2025.01.07
相談員ブログ
ESBL産生菌について
【ESBL産生菌とは】ESBLは「基質特異性拡張型βラクタマーゼ」の略称です。
βラクタマーゼはさまざまな抗菌薬を破壊する能力を持つ酵素です。
この酵素を産生する菌を「ESBL産生菌」と呼びます。
ESBLを産生する細菌は、主に大腸菌と肺炎桿菌(かんきん:棒状・円筒状の細菌)ですが、そのほかの腸内細菌もESBLを産生することがあります。
ESBL産生菌は、日本では1995年に初めて報告されましたが、2000年頃より増加傾向にあります。
通常の抗菌薬では効果が現れませんが、ESBLの作用を受けない抗菌薬で治療を行います。
【ESBLの注意点】
ESBL産生菌は健常者の腸管内からも検出される場合がありますが、通常は健康を害することはありません。
ただし、免疫力が低下している状態の方や高齢者の場合、敗血症や髄膜炎、肺炎、創部感染症、尿路感染症などを引き起こすリスクが高まります。
そして、ESBL産生菌特有の性質から以下の点に注意が必要です。
・感染症の重症化
尿路感染症や肺炎などの何らかの感染症を起こしている場合、菌がESBLの特性を持ってしまうことがあります。
そのような状態になると、元々の感染症が重症化して敗血症を引き起こしたり、新たな感染症を招いたりして病状の悪化をもたらします。
・水平伝播
ESBLは水平伝播(全く異なる種に遺伝子が転移する現象)しやすく、同じ菌種間だけでなく異なる菌種間にまで伝達される特徴があります。
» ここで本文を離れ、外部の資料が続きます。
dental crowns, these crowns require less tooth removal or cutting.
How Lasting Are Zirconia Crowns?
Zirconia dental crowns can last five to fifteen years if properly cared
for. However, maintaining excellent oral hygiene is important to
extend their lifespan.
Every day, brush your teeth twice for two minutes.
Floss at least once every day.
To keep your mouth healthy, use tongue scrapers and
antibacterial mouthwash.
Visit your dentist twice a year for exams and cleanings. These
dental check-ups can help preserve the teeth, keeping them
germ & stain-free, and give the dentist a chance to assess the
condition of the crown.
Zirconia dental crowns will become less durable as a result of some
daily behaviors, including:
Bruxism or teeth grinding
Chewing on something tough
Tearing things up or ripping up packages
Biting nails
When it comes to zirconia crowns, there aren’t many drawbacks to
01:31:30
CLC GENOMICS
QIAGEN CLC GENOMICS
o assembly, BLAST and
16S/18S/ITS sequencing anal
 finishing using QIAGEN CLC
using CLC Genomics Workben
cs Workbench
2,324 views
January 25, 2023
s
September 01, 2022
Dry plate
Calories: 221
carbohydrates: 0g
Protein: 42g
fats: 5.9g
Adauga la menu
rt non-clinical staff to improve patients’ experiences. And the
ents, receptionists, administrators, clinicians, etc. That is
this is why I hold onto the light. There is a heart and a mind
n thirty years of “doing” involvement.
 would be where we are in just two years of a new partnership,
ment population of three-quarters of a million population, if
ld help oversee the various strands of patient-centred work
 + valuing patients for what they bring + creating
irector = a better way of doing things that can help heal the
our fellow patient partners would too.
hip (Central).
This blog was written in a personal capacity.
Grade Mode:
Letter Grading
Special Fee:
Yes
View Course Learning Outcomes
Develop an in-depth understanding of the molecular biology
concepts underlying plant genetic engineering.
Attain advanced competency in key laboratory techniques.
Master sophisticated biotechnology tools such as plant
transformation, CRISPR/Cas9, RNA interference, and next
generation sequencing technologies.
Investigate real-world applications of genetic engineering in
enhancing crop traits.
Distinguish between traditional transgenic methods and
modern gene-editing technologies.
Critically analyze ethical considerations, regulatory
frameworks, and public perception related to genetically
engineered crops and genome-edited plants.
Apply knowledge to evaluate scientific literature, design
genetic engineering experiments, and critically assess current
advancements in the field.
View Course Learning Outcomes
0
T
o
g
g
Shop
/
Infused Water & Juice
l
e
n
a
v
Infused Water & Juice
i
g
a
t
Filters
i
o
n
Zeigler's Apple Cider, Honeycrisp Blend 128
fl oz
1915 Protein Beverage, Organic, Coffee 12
例えば、ESBLが大腸菌に結合することで、「ESBL産生大腸菌」が発生し、それが肺炎桿菌と接触すると「ESBL産生肺炎桿菌」が発生する場合もあります。
【感染経路】
ESBL産生菌の主な感染経路は、スタッフの手指や触れた物を介した「接触感染」です。
通常の健康状態のスタッフが感染する危険性はありませんが、ケアしたスタッフが菌を媒介して感染を拡大させる可能性があります。
具体的には、下記のような時には特に注意を払わないとなりません。
・陰部に接触する場面
オムツ交換や清拭、陰部洗浄を行う時
・気道分泌物に関して接触する場面
痰の吸引や口腔ケアを行う時
・尿に関して接触する場面
尿道カテーテルによる尿破棄を行う時
【感染対策】
咳や痰、下痢や便失禁、褥瘡による排膿など、耐性菌を周囲に広げやすい状況が認められる場合には、以下の対策が必要です。
・個別対応
オムツ交換などを行う際は個室対応にし、入浴の順番は最後にします。
・手袋とガウンの着用
血液、体液、分泌物、排泄物に接触する際には、必ず使い捨て手袋とガウンを着用します。
使用後の防護具は退室前に廃棄できるよう準備しておきます。
・手指消毒
対応後は、石鹸と流水による手洗い、アルコール消毒剤による手指衛生を徹底します。
・環境整備
ベッド柵、スイッチボタン、ドアノブ、トイレなど、頻繁に接触する箇所はこまめに清拭消毒します。